WHAT YOU HAVE TO DO ▸
Summarize the passage on Office VBA below in two sentences.

PAGE EXTRACT ▸
A simple macro language appeared in version 3 of VisiCalc. When Lotus 1-2-3 introduced the keystroke macro recorder, accountants everywhere began developing arcane little macros to automate the daily task of importing and formatting sales data in their spreadsheets. When Excel 5 shipped with a new macro language called VBA in 1993, the world changed. Using VBA, it became possible for every one of the 400 million users of Microsoft Office to develop great looking and powerful applications.
The message board at MrExcel.com hosts over 30,000 questions per year and over a third of these questions are posed by people who have questions about VBA in Excel. Clearly – there are very many people using VBA around the world. However – the typical VBA coder is someone is not necessarily a programmer. You will have someone who is very good at a certain Office application – perhaps I would go so far as to call him or her a guru with a particular application. Soon, our coder has mastered every aspect of the application and starts to explore the macro recorder and then get in to writing VBA macros to automate the use of that application.
However – it is rare to find someone who is a guru in both Excel and PowerPoint. Either you work somewhere where you process lots of data or somewhere where you design a lot of presentations and your expertise in one app or another allows you to climb the learning curve for that VBA app.
At MrExcel Consulting, I prefer to write applications for Excel, but occasionally a client needs Excel to interface with PowerPoint or Word and things generally come to a halt. We know Excel VBA inside and out. We know the gotchas and the peculiarities that don't quite work. But, when we need to tread in the PowerPoint VBA object model, we are rookies.
The idea for this book was to gather together VBA experts from each of the Microsoft Office applications and to have them all design really cool applications for their individual application. The goal is for an expert in Excel VBA to be able to pick up the book and learn from example how things are done in PowerPoint or Word or Access or Outlook. There are many books on the bookstore shelves that address VBA for one particular Office app or another – my goal with this book is that you can comfortably write useful macros in all of your Office apps.

EXERCISE DATA ▸

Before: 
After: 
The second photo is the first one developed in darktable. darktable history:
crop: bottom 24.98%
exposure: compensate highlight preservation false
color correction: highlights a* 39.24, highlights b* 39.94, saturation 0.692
...
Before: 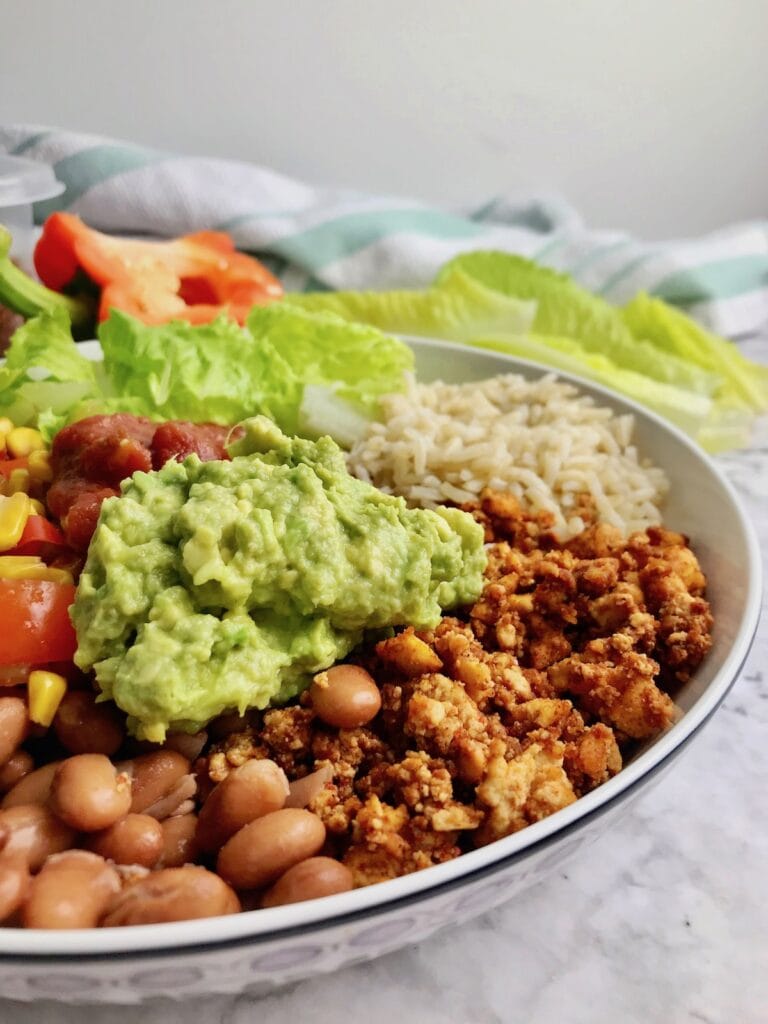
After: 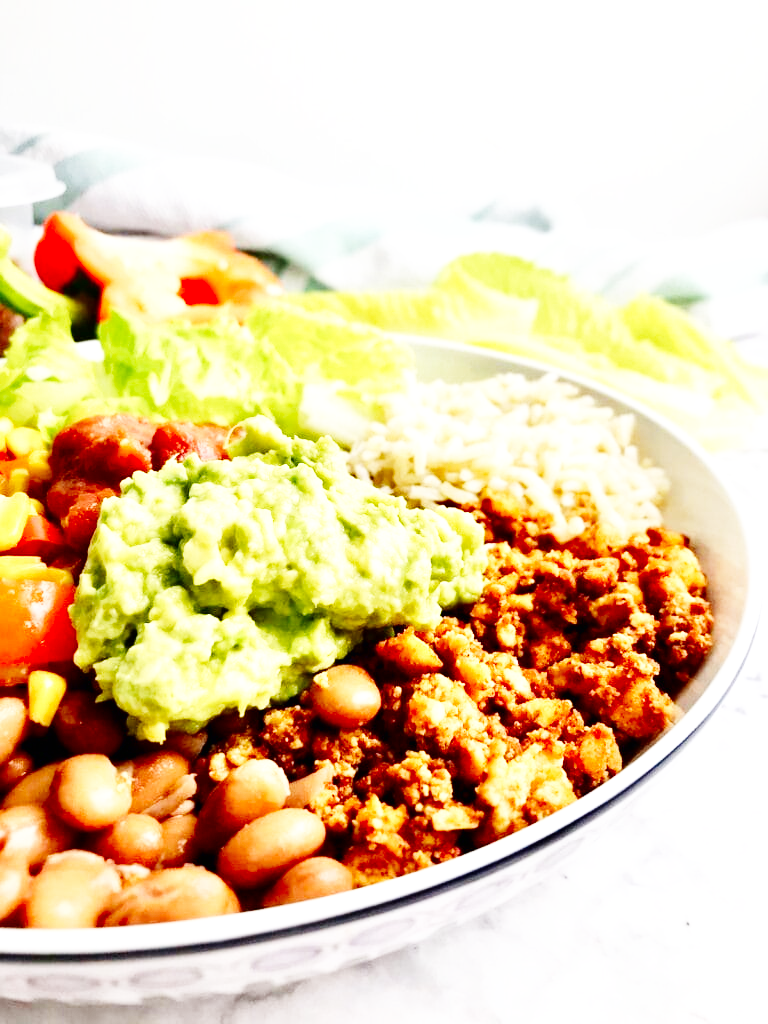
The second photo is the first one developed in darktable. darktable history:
--
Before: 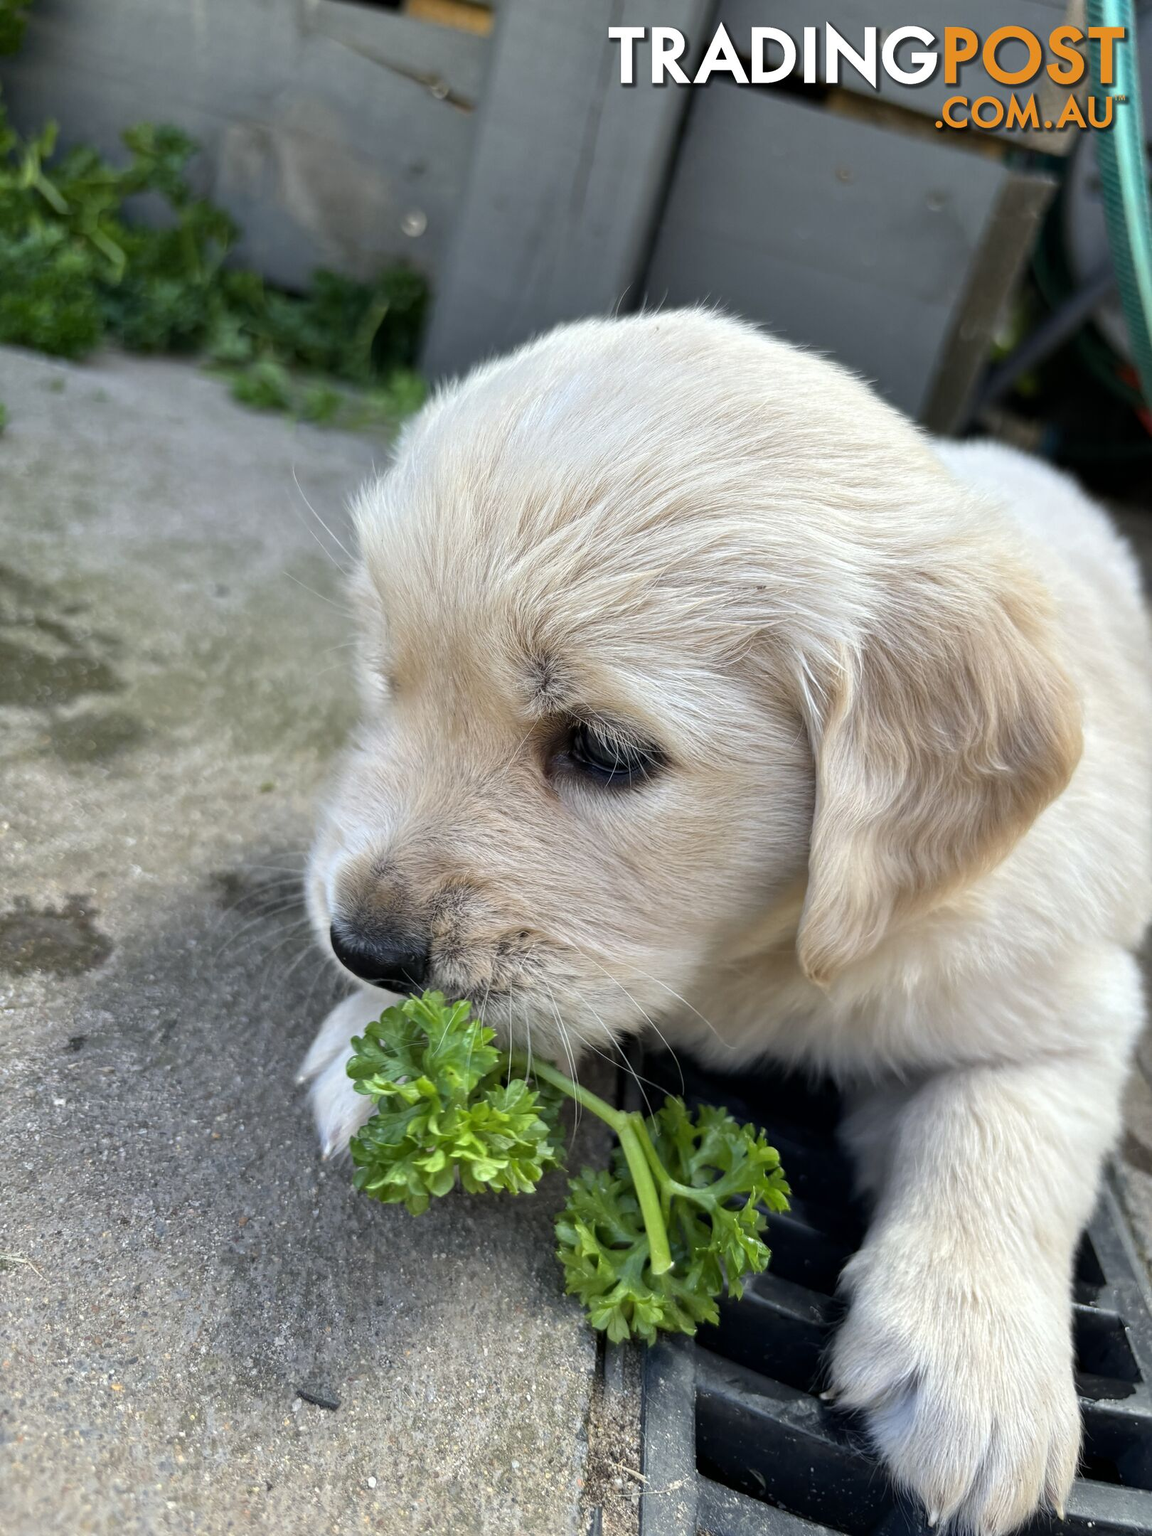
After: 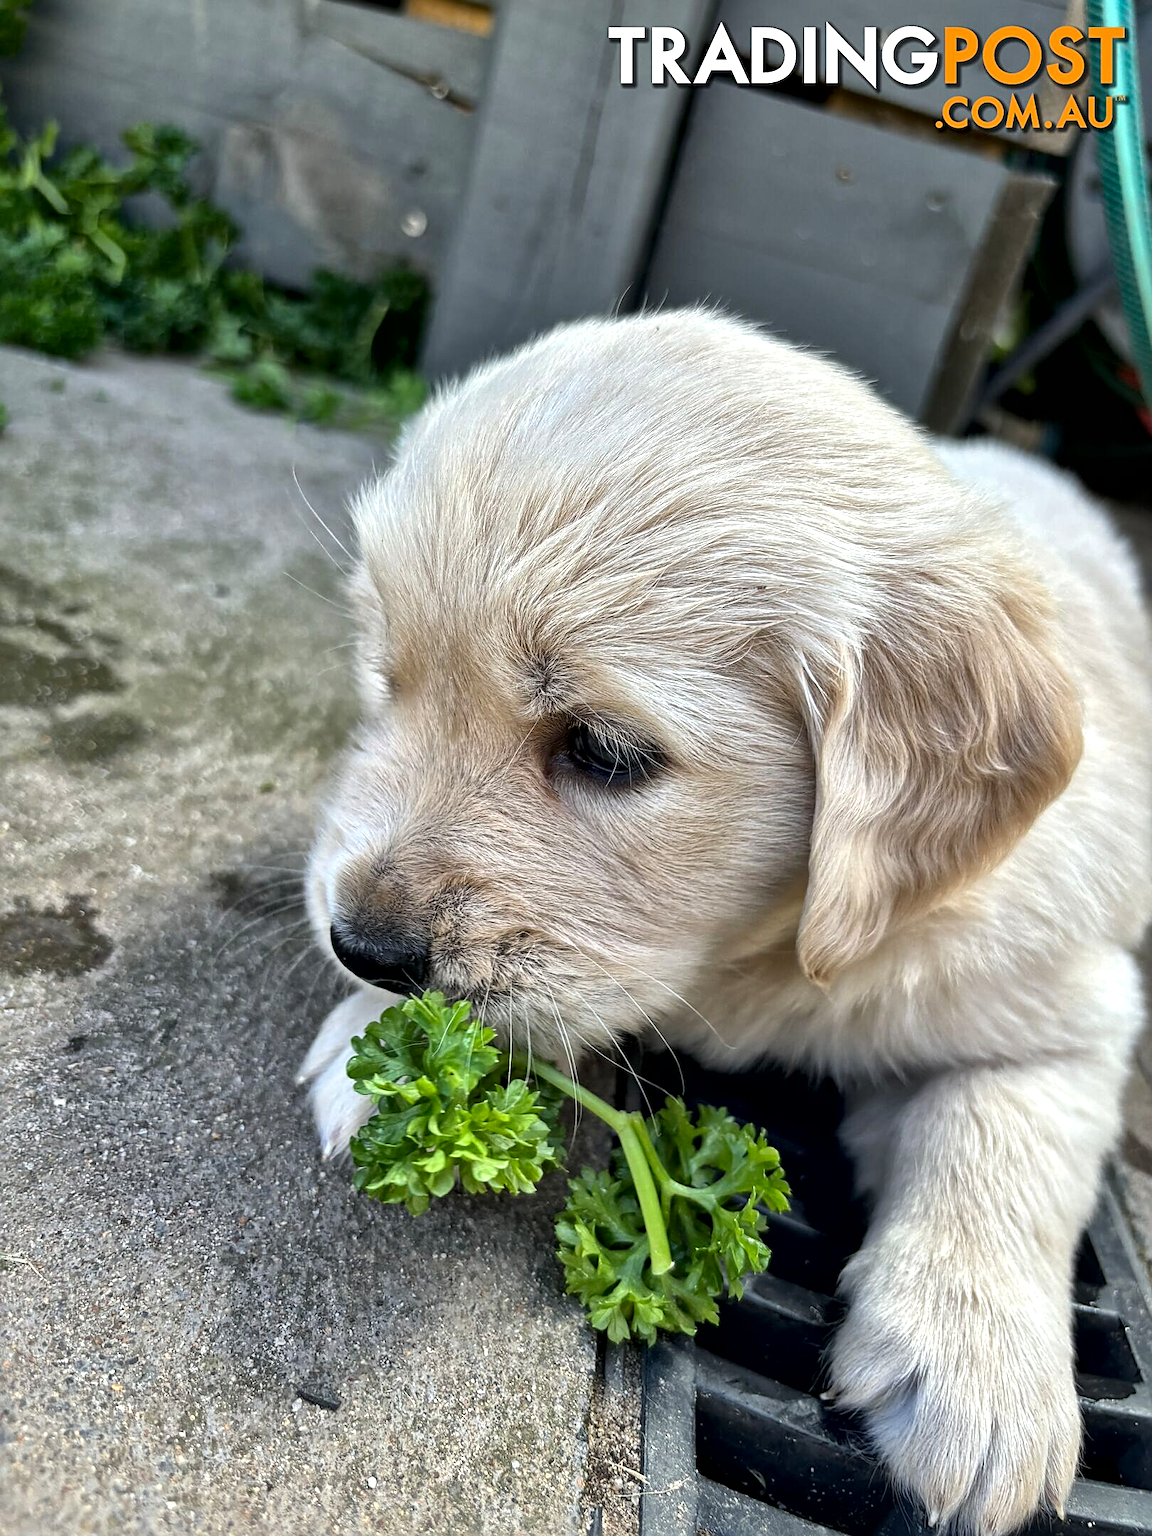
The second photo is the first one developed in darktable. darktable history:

SOLVED EXERCISE ▸
Macro languages grew from VisiCalc and Lotus 1-2-3 to VBA, which shipped with Excel 5 in 1993 and let Office users build powerful applications, but the typical VBA coder is an expert in one Office application rather than a programmer and is rarely a guru in both Excel and PowerPoint. MrExcel Consulting knows Excel VBA inside and out but is a rookie in the PowerPoint object model, and the book brings together VBA experts for each Office application so that readers can learn by example to write useful macros in all their Office apps.